We walk to the library because the crew has not touched it yet. It still smells like paper and lemon oil. We sit. I pour whiskey. He drinks and smiles as he studies my face. “It has been some time, and I hope time heals wounds enough for me to ask this. What happened with Vitaly?”

Bold of him to ask, but then again, we are bold men. “Is that what you came to discuss?”

“One of two things I came to discuss. I know he is dead. I suspect you had a hand in it. But there is only so much that rumor allows me to piece together.”

Of all the men breathing, Leon Valivov is one of the few I respect. So, I tell him the truth. He knows enough about Vitaly to know I’d be lying if I prettied up the tale, so I give it to him plain.

Leon does not interrupt. When I finish, he nods once. “You were right,” he says. “Olga could not have seen that and remained in love with you. She would have broken that night. She would not have stood there with a knife, ready to finish things had you not done the job.”

“Olga, for all her kindness…” I’m not sure how to end that sentence. “I agree. It would have broken her. She was too gentle for this world.”

He smiles and shakes his head. “She used to tell me you were two men. The one who smiled at her and the one the world needed. She believed the second killed the first when you married Bridgette, but she was wrong about that. I see now that the first survived and built a house where he can live.”

“He had help.”

“Oh?”

“Mina is—”

“The right woman for you.”

I chuckle. “Picked up on that, eh?”

He laughs, full-throated and open. “The construction vehicles dotting your lawn gave that away before I even walked inside and saw the messes. Roman Ekimov does not upend his family home for just anyone.”

“This place might have been the Ekimov family home before, but now, it’s starting to feel like a home for my family.”

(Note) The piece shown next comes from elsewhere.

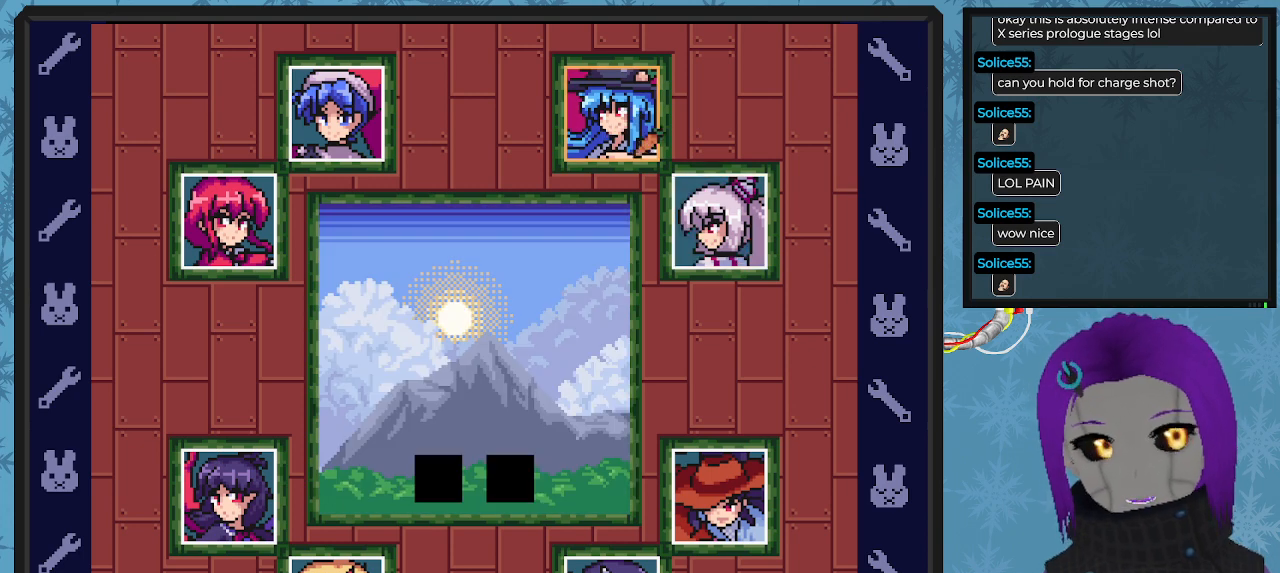
{"buttons": ["DPAD_DOWN", "DPAD_RIGHT"], "left_stick": "center", "events": [[100, "DPAD_LEFT", "up"], [133, "DPAD_UP", "up"], [333, "DPAD_DOWN", "down"], [367, "DPAD_RIGHT", "down"], [400, "DPAD_RIGHT", "up"], [467, "DPAD_RIGHT", "down"]]}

“I am glad for you, truly.” Noise from the rest of the house reaches us, distracting us both briefly. His smile fades, and the air shifts. “Now, for the other reason. I came because I need help.”

I nod. “How can I help?”

“Trouble overseas,” he says. “I need hands I trust and a mind that stays calm when others go loud.”

Considering he works with his family overseas, this could go a number of ways. “Business or family?”

“Both,” he says. “Isn’t it always?”

“You have people—”

“I do. They are good. They are not you. More to the point, my people are also my family’s people. I could hire outside help, but there’s no one I trust more than you, and since I am the secondary caretaker of your family, I hoped I could cash in that favor before you leave this mortal coil.”

I cannot see my face, but I know my expression tells him he must be joking. “First of all, the threat from Vitaly is over—”

“Da, but just in case some overenthusiastic gunrunner gets the better of you, I still consider myself to be in that position.”

“Fair enough. Secondly, there are no favors between family. We do for each other as we would want done for us. So, tell me everything.”

He does, and I am surprised he doesn’t want to handle this himself. But he explains, “The doctor says it’s my heart. If I get too riled up, that could be the end.”

“I didn’t know you’re sick—”

“I’m not,” he says with a sigh. It’s the same sigh strong men give when they know they’re beat. “But my cardiologist is paid to worry, and in the past few years, he’s worrying a lot.”

He’s scared, and he doesn’t want to admit it. Can’t blame him. “I’ll handle it, Leon. You have my word.”

He stands and grips my shoulder. “Thank you. I will not forget this.”

I see him out, and when Mina joins me at the door, I have one question for her. “How do you feel about Moscow in winter?”